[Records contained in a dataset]
◇ ◇ ◇ ◇ ◇
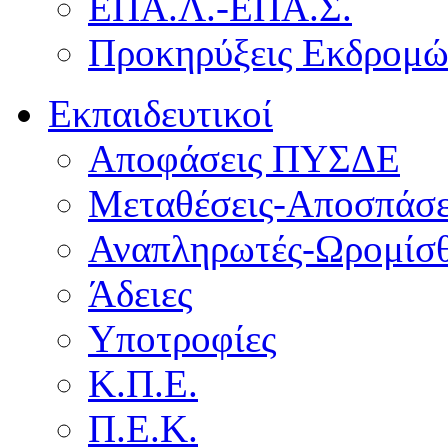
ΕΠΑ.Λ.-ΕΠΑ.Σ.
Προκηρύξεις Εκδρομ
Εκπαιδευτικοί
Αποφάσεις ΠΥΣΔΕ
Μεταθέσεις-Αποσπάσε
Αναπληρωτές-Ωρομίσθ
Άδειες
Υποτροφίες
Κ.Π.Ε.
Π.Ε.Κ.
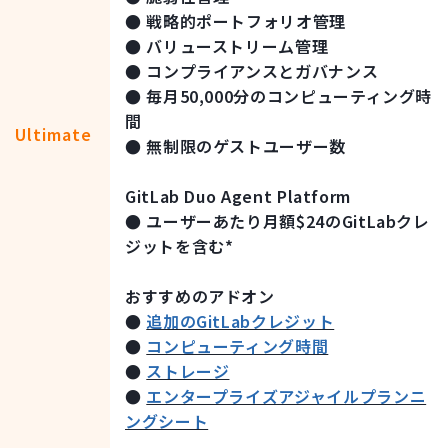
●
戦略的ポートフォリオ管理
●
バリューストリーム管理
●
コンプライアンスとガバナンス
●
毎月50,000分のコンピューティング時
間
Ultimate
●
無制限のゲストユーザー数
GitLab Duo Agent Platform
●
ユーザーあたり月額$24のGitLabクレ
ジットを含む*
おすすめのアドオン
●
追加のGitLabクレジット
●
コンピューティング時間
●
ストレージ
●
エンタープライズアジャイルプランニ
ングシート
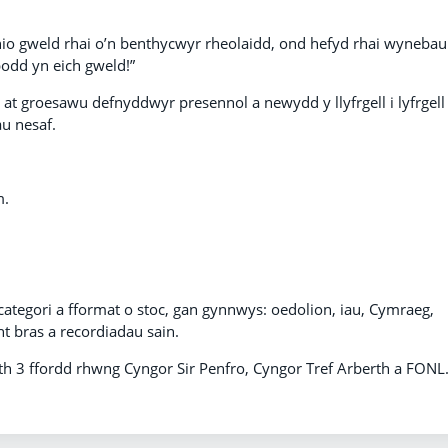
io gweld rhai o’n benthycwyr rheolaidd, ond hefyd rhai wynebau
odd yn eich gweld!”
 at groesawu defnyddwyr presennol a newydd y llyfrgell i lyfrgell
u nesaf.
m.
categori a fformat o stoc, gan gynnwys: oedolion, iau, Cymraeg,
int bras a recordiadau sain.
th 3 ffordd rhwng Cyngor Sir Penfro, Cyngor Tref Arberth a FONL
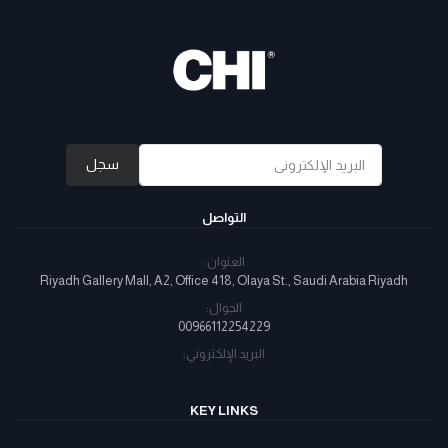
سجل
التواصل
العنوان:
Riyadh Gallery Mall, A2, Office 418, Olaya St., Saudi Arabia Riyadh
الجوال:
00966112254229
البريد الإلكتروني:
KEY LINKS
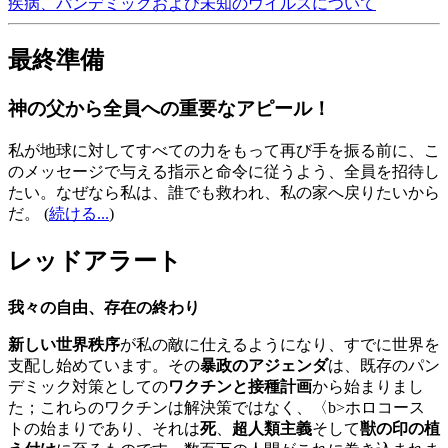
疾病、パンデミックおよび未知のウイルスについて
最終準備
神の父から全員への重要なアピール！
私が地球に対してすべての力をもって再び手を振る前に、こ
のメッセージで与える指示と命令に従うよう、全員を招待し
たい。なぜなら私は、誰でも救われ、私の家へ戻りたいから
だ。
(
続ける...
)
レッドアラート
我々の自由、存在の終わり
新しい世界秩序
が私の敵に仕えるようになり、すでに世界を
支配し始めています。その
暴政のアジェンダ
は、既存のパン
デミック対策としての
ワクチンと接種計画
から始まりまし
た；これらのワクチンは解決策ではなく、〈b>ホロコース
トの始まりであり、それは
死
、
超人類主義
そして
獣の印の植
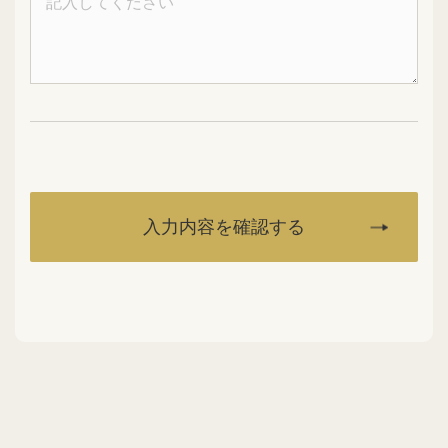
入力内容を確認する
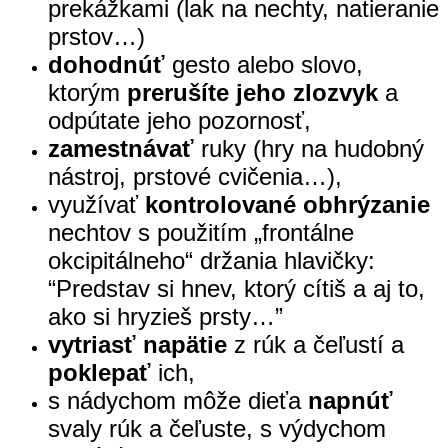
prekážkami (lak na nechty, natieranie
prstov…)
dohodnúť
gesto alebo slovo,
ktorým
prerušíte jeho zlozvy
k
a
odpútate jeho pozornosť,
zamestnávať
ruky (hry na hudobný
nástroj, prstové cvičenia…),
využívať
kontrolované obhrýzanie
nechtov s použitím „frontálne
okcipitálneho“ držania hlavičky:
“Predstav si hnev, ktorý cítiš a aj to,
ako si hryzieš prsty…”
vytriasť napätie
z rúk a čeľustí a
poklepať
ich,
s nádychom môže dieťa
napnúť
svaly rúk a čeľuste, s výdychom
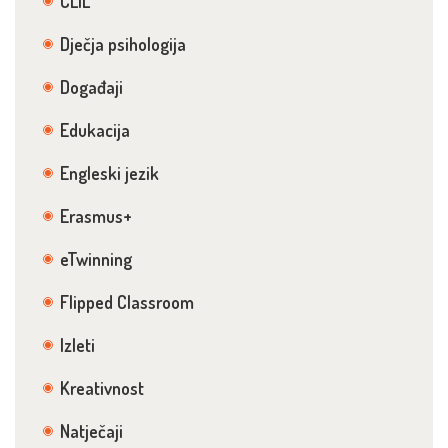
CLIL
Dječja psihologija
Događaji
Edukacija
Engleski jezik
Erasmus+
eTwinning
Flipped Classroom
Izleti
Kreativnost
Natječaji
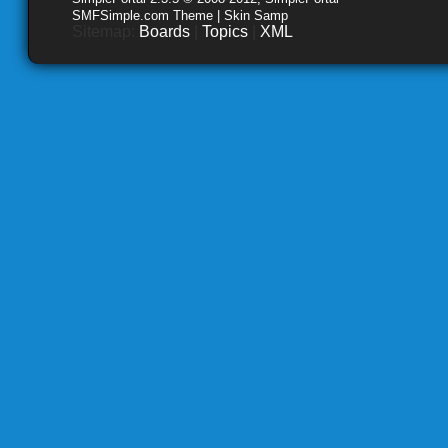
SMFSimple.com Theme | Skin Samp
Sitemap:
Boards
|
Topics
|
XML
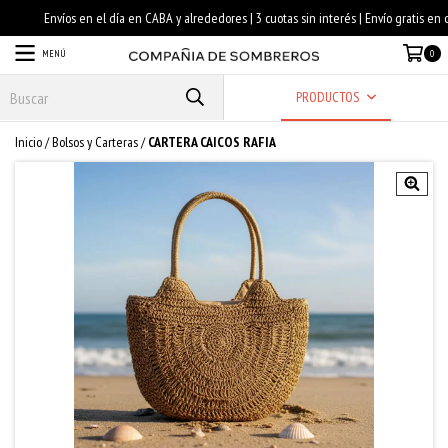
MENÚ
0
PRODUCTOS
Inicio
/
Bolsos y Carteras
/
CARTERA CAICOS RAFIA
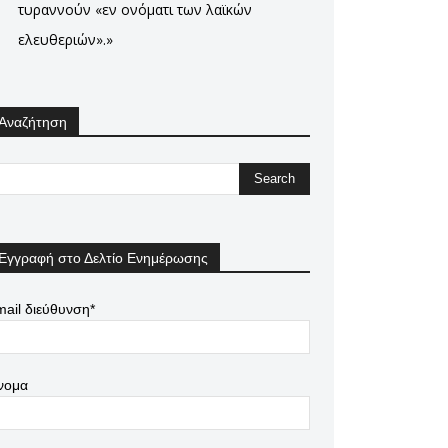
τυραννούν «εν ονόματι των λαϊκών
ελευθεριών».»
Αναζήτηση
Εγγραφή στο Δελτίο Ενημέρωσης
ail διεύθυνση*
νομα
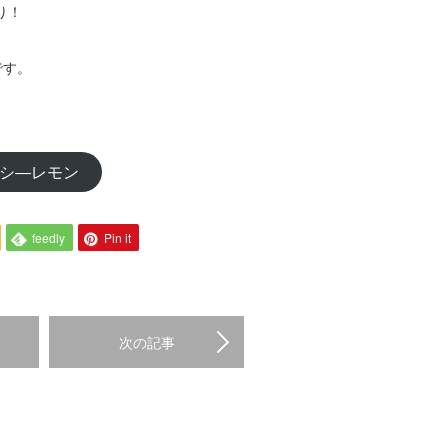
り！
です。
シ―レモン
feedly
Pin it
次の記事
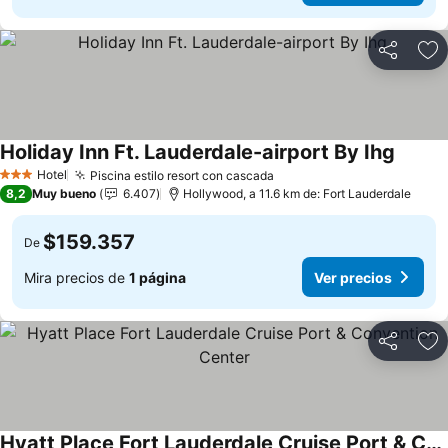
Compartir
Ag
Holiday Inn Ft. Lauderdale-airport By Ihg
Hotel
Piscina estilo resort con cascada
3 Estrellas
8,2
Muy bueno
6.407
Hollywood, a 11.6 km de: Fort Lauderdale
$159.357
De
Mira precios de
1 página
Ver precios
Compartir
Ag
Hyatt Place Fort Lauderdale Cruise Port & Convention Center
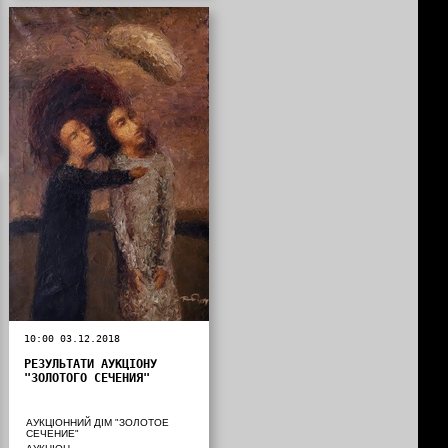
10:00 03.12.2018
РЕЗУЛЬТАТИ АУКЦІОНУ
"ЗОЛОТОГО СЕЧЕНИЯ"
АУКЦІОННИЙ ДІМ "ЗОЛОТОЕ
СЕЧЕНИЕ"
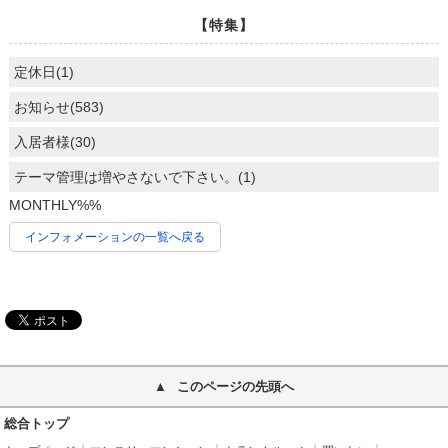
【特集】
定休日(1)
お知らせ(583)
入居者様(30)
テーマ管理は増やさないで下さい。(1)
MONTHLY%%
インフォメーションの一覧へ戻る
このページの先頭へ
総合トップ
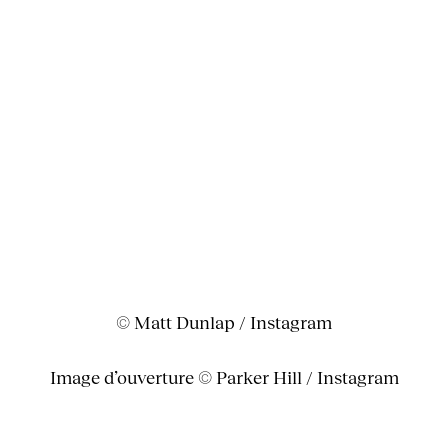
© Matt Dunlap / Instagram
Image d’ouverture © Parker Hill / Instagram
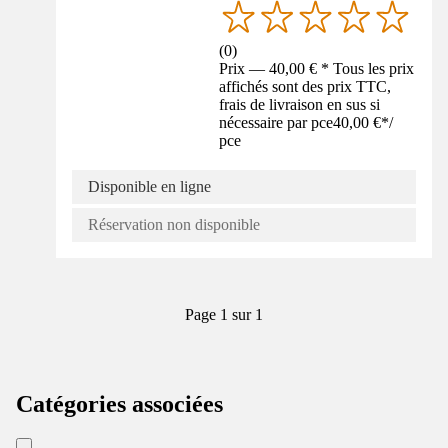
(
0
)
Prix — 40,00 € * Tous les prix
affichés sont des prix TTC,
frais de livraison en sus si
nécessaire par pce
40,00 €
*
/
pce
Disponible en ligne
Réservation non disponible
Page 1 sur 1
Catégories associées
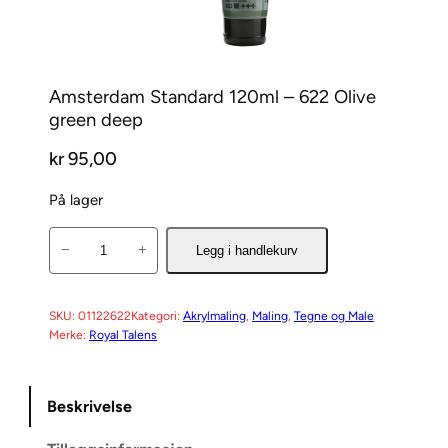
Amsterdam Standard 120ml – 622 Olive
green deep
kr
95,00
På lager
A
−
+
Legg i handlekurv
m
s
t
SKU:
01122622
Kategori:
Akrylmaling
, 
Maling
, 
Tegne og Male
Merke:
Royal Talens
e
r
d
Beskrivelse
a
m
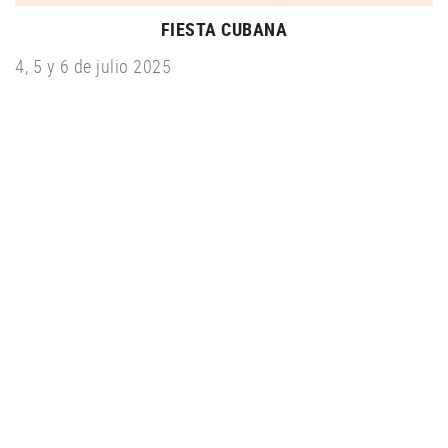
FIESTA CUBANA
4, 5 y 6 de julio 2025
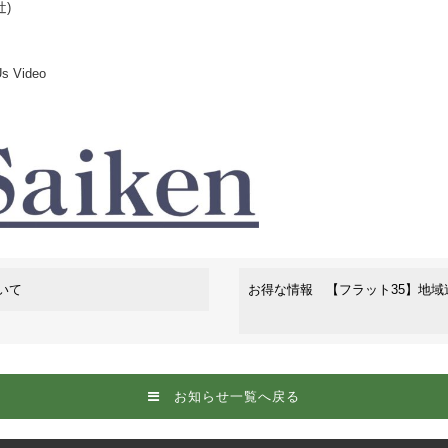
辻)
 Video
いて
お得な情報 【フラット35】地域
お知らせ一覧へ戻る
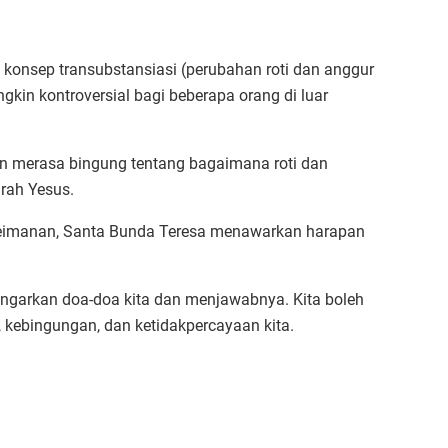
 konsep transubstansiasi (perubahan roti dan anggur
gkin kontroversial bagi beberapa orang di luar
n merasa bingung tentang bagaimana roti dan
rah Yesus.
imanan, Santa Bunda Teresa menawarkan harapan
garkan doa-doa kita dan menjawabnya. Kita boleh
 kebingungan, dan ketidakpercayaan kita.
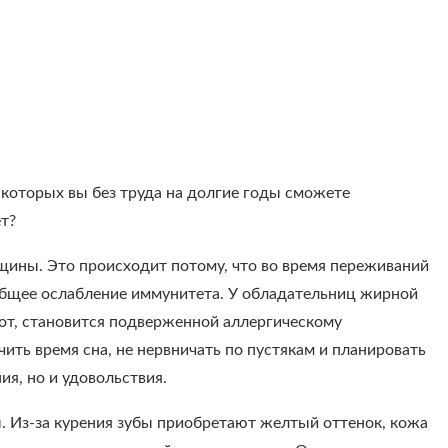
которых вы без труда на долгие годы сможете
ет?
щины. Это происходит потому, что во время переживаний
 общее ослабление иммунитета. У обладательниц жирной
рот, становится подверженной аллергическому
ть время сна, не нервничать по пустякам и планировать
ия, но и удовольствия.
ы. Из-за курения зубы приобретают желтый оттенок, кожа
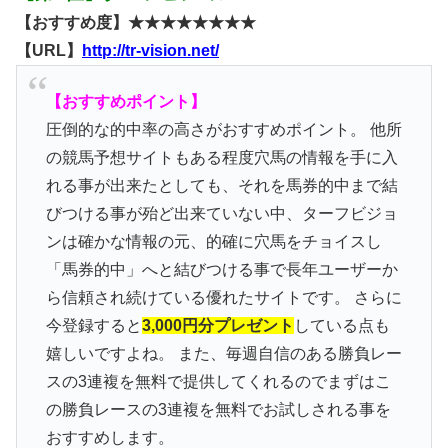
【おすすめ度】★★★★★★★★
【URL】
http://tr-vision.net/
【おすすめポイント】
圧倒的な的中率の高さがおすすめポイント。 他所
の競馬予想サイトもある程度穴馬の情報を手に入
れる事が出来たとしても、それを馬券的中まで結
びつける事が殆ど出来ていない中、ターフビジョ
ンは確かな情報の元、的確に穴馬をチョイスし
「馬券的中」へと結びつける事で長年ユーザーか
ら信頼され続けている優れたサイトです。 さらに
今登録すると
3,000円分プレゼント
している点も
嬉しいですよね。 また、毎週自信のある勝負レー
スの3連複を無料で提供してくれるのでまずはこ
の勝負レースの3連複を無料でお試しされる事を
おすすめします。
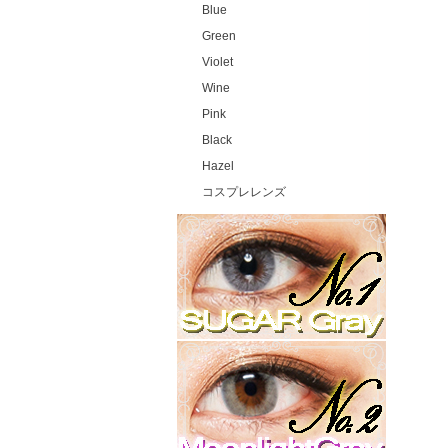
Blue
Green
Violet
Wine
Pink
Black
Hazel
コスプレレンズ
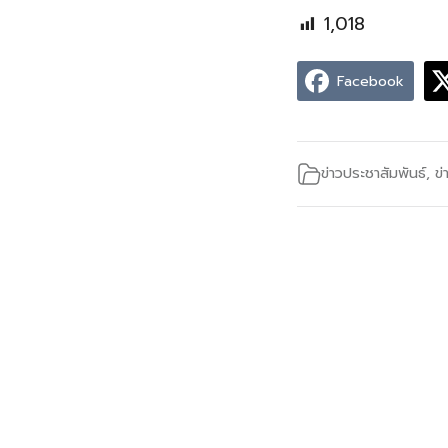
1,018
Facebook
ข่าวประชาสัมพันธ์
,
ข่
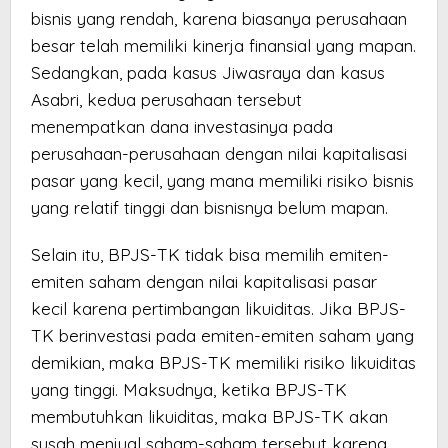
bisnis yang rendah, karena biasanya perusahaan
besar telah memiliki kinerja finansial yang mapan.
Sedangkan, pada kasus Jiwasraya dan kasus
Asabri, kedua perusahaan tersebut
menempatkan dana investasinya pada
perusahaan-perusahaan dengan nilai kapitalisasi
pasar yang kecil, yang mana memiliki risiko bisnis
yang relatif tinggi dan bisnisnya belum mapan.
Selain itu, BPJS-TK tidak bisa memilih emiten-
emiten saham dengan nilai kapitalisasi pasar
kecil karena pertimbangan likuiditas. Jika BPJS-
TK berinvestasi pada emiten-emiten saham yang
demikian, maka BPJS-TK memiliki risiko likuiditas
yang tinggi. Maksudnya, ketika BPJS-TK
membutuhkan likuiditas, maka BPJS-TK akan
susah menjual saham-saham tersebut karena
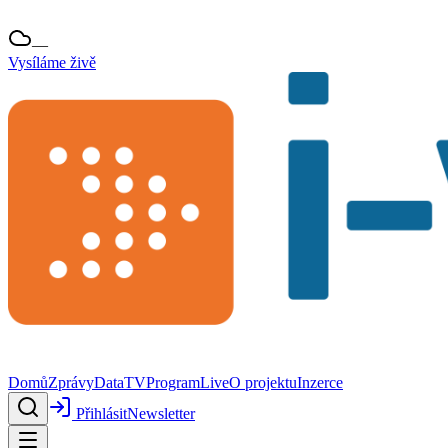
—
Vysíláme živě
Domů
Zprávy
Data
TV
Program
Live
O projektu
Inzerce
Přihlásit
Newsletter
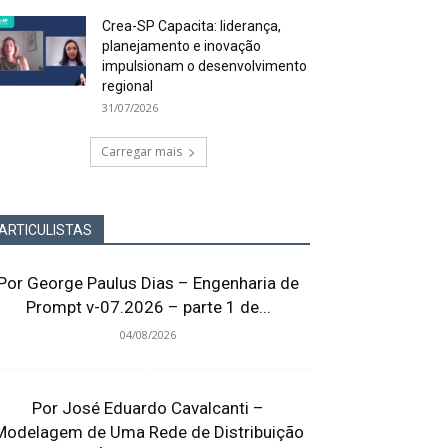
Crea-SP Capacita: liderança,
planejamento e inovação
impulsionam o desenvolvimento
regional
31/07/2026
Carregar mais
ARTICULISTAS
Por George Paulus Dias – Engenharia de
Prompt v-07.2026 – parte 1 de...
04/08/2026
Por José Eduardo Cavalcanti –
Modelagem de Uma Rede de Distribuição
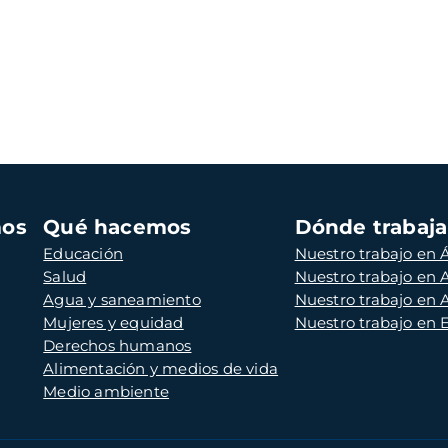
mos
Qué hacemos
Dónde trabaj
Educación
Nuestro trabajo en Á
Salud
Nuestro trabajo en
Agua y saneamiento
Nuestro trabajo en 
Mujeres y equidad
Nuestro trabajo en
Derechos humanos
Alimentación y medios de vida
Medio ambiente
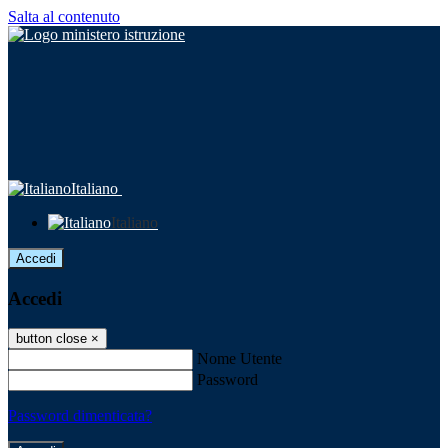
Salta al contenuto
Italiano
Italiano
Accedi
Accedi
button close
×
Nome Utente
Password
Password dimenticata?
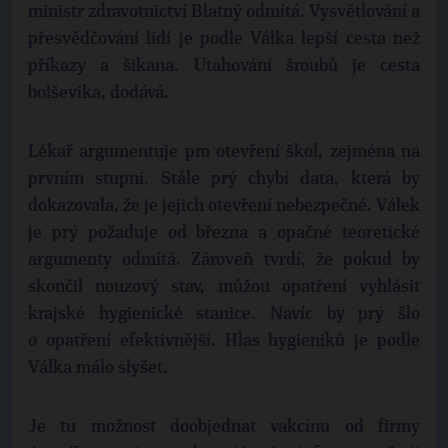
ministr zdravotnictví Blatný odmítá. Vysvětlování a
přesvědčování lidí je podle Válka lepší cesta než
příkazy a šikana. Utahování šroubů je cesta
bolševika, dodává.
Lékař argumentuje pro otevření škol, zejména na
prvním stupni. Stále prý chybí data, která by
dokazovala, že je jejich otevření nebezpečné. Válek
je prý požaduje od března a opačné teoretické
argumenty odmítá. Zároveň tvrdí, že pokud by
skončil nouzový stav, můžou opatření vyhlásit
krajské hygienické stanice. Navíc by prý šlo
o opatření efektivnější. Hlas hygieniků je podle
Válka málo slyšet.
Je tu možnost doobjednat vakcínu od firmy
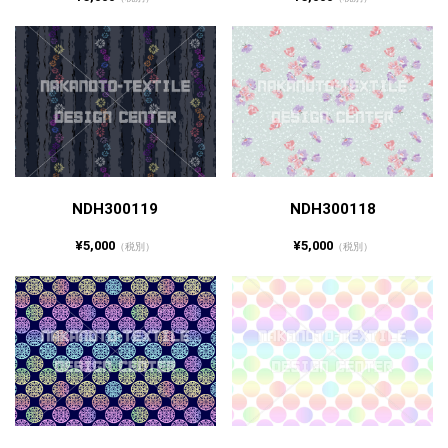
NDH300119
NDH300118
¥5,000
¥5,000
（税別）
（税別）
◇ ◇ ◇ ◇ ◇
Work to complete: In the records above, find the line with "嬉しいですよね。 また、毎週自信のある勝負レー" and the line with "bisnis yang rendah, karena"; please transcribe exactly those two lines and all lines between them, omitting any picture.

Response area:
嬉しいですよね。 また、毎週自信のある勝負レー
スの3連複を無料で提供してくれるのでまずはこ
の勝負レースの3連複を無料でお試しされる事を
おすすめします。
Blue
Green
Violet
Wine
Pink
Black
Hazel
コスプレレンズ
1,018
Facebook
ข่าวประชาสัมพันธ์
,
ข่
bisnis yang rendah, karena biasanya perusahaan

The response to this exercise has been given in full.